> **Records for this task**:
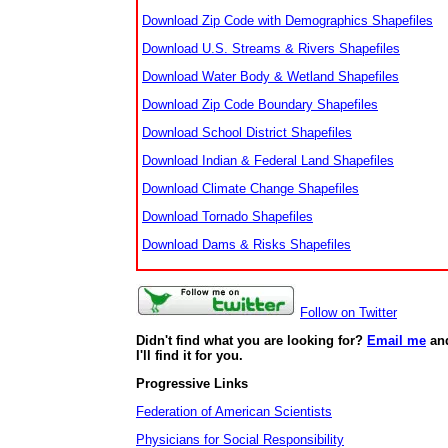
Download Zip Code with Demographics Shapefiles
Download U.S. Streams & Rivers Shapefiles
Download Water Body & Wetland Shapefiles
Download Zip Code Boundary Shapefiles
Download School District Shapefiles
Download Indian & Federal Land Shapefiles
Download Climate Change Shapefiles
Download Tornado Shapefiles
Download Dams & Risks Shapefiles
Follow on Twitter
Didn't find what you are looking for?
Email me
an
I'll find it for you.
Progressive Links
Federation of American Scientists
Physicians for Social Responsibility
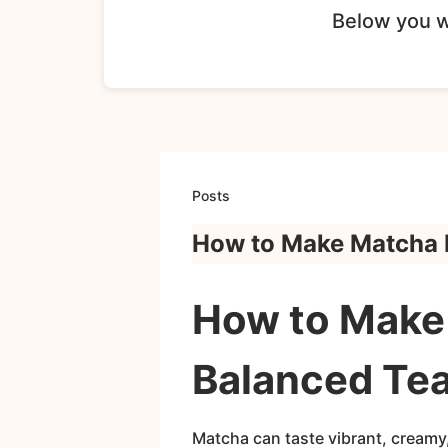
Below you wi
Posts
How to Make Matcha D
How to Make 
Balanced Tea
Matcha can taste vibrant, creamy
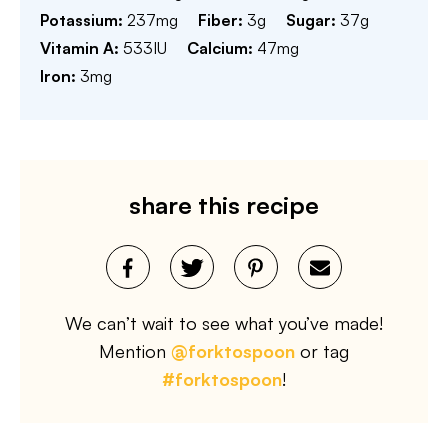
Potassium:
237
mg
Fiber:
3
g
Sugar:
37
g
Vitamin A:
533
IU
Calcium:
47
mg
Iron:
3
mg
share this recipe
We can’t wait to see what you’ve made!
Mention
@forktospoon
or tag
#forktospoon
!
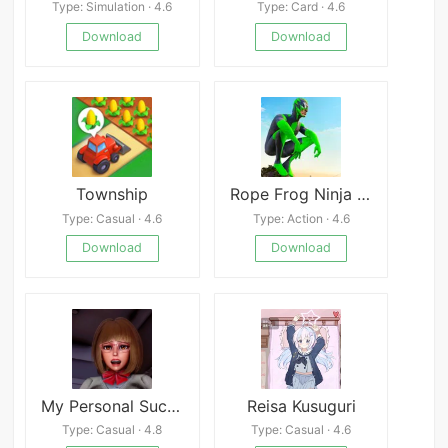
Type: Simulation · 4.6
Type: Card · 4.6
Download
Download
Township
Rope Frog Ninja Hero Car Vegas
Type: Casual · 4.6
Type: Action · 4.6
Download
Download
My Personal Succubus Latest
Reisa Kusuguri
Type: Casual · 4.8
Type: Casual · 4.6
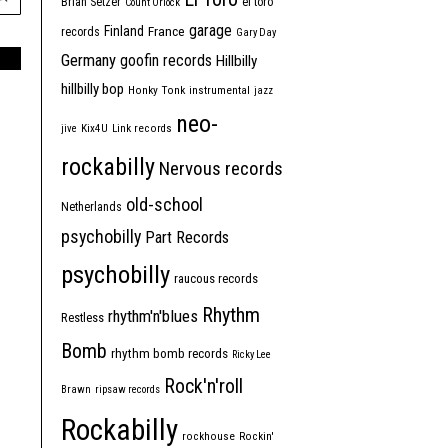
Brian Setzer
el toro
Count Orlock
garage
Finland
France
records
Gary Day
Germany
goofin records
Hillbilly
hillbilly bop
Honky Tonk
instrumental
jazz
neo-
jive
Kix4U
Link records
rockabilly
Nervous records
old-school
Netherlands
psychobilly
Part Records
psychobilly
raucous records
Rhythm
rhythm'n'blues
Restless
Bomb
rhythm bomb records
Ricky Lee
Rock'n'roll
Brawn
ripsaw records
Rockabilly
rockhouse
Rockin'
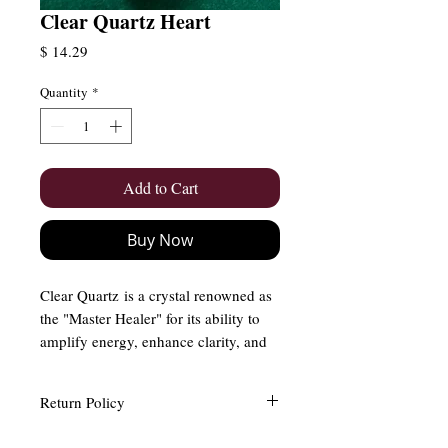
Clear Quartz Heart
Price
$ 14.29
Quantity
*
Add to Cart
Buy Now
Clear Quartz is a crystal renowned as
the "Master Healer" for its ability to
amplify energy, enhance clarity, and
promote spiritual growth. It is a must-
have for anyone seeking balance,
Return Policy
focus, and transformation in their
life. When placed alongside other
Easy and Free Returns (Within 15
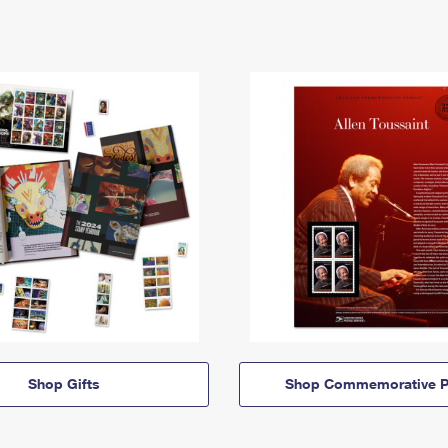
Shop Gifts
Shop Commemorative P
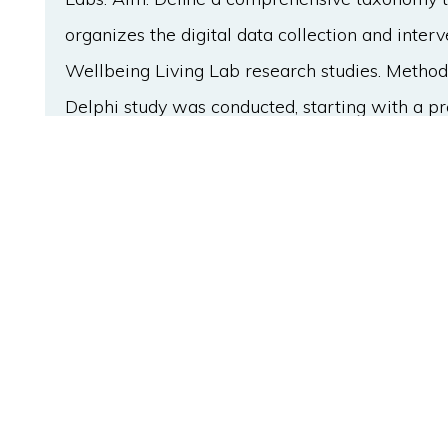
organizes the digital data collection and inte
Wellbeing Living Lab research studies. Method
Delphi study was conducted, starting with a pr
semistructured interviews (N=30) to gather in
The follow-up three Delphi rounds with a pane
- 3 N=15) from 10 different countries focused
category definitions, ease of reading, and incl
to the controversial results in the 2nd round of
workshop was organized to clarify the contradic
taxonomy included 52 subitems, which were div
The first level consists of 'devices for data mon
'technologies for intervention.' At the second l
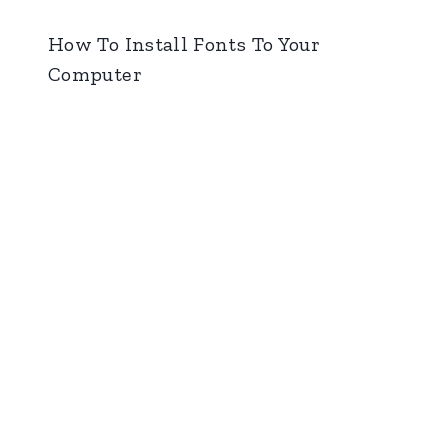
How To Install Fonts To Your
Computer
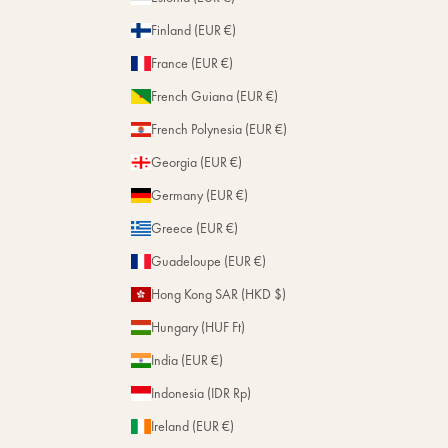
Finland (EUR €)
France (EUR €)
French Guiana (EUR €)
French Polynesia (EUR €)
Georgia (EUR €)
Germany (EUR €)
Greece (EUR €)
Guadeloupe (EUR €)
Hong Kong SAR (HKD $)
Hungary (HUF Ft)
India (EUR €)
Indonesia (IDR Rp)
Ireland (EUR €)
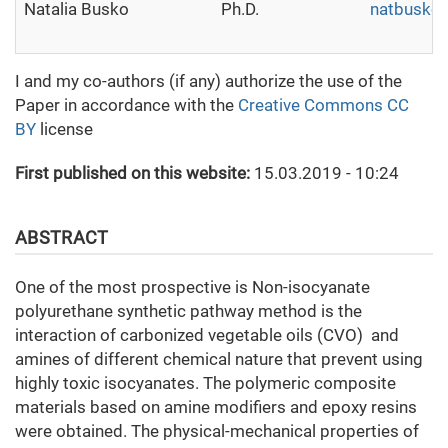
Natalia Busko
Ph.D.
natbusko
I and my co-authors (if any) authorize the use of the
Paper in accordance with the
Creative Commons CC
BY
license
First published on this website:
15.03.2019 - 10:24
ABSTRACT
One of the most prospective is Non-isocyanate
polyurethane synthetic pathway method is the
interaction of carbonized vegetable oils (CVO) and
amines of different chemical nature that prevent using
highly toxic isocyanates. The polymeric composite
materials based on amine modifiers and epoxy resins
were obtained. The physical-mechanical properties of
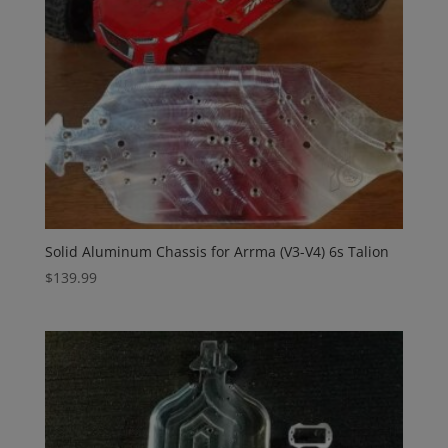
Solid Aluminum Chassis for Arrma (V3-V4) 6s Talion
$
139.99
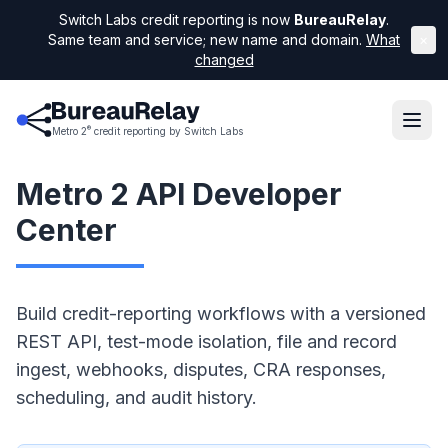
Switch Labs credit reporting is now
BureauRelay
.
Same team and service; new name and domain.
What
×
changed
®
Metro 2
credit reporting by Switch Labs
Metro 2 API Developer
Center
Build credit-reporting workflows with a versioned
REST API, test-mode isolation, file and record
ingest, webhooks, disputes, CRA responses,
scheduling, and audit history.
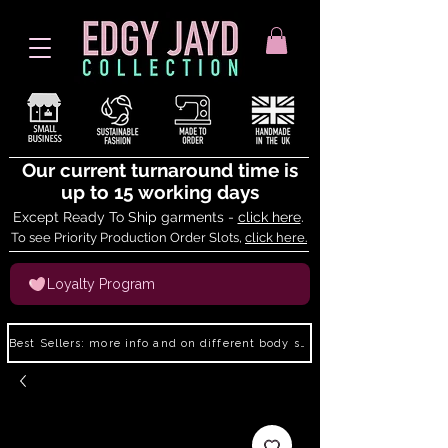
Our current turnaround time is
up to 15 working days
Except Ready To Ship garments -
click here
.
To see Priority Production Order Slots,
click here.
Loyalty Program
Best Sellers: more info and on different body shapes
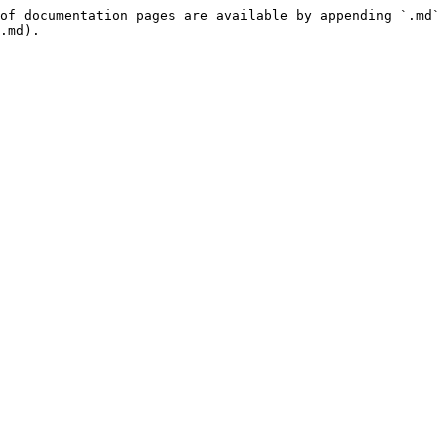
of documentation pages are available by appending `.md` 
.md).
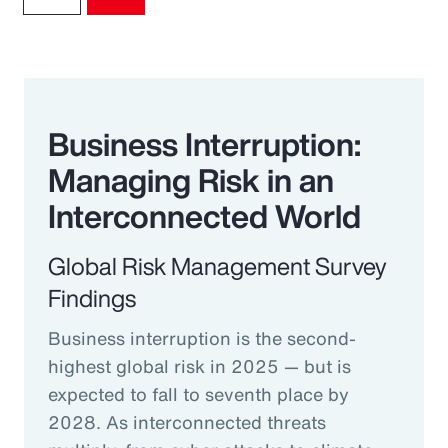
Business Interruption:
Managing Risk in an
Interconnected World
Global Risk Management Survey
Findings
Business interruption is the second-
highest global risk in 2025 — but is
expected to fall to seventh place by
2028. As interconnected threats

> **Task brief**: The listing above must be repeated exactly, apart from the pictures.

> **Solution to this problem**:
Download Zip Code with Demographics Shapefiles
Download U.S. Streams & Rivers Shapefiles
Download Water Body & Wetland Shapefiles
Download Zip Code Boundary Shapefiles
Download School District Shapefiles
Download Indian & Federal Land Shapefiles
Download Climate Change Shapefiles
Download Tornado Shapefiles
Download Dams & Risks Shapefiles
Follow on Twitter
Didn't find what you are looking for?
Email me
an
I'll find it for you.
Progressive Links
Federation of American Scientists
Physicians for Social Responsibility
Below you wi
Posts
How to Make Matcha D
How to Make 
Balanced Tea
Matcha can taste vibrant, creamy
Potassium:
237
mg
Fiber:
3
g
Sugar:
37
g
Vitamin A:
533
IU
Calcium:
47
mg
Iron:
3
mg
share this recipe
We can’t wait to see what you’ve made!
Mention
@forktospoon
or tag
#forktospoon
!
Type: Simulation · 4.6
Type: Card · 4.6
Download
Download
Township
Rope Frog Ninja Hero Car Vegas
Type: Casual · 4.6
Type: Action · 4.6
Download
Download
My Personal Succubus Latest
Reisa Kusuguri
Type: Casual · 4.8
Type: Casual · 4.6
Brian Setzer
el toro
Count Orlock
garage
Finland
France
records
Gary Day
Germany
goofin records
Hillbilly
hillbilly bop
Honky Tonk
instrumental
jazz
neo-
jive
Kix4U
Link records
rockabilly
Nervous records
old-school
Netherlands
psychobilly
Part Records
psychobilly
raucous records
Rhythm
rhythm'n'blues
Restless
Bomb
rhythm bomb records
Ricky Lee
Rock'n'roll
Brawn
ripsaw records
Rockabilly
rockhouse
Rockin'
Clear Quartz Heart
Price
$ 14.29
Quantity
*
Add to Cart
Buy Now
Clear Quartz is a crystal renowned as
the "Master Healer" for its ability to
amplify energy, enhance clarity, and
promote spiritual growth. It is a must-
have for anyone seeking balance,
Return Policy
focus, and transformation in their
life. When placed alongside other
Easy and Free Returns (Within 15
Shop Gifts
Shop Commemorative P
organizes the digital data collection and inte
Wellbeing Living Lab research studies. Method
Delphi study was conducted, starting with a pr
semistructured interviews (N=30) to gather in
The follow-up three Delphi rounds with a pane
- 3 N=15) from 10 different countries focused
category definitions, ease of reading, and incl
to the controversial results in the 2nd round of
workshop was organized to clarify the contradic
taxonomy included 52 subitems, which were div
The first level consists of 'devices for data mon
'technologies for intervention.' At the second l
How To Install Fonts To Your
Computer
Finland (EUR €)
France (EUR €)
French Guiana (EUR €)
French Polynesia (EUR €)
Georgia (EUR €)
Germany (EUR €)
Greece (EUR €)
Guadeloupe (EUR €)
Hong Kong SAR (HKD $)
Hungary (HUF Ft)
India (EUR €)
Indonesia (IDR Rp)
Ireland (EUR €)
Natalia Busko
Ph.D.
natbusko
I and my co-authors (if any) authorize the use of the
Paper in accordance with the
Creative Commons CC
BY
license
First published on this website:
15.03.2019 - 10:24
ABSTRACT
One of the most prospective is Non-isocyanate
polyurethane synthetic pathway method is the
interaction of carbonized vegetable oils (CVO) and
amines of different chemical nature that prevent using
highly toxic isocyanates. The polymeric composite
materials based on amine modifiers and epoxy resins
were obtained. The physical-mechanical properties of
Solid Aluminum Chassis for Arrma (V3-V4) 6s Talion
$
139.99
Switch Labs credit reporting is now
BureauRelay
.
Same team and service; new name and domain.
What
×
changed
®
Metro 2
credit reporting by Switch Labs
Metro 2 API Developer
Center
Build credit-reporting workflows with a versioned
REST API, test-mode isolation, file and record
ingest, webhooks, disputes, CRA responses,
scheduling, and audit history.
Our current turnaround time is
up to 15 working days
Except Ready To Ship garments -
click here
.
To see Priority Production Order Slots,
click here.
Loyalty Program
Best Sellers: more info and on different body shapes
of documentation pages are available by appending `.md` 
.md).
Business Interruption:
Managing Risk in an
Interconnected World
Global Risk Management Survey
Findings
Business interruption is the second-
highest global risk in 2025 — but is
expected to fall to seventh place by
2028. As interconnected threats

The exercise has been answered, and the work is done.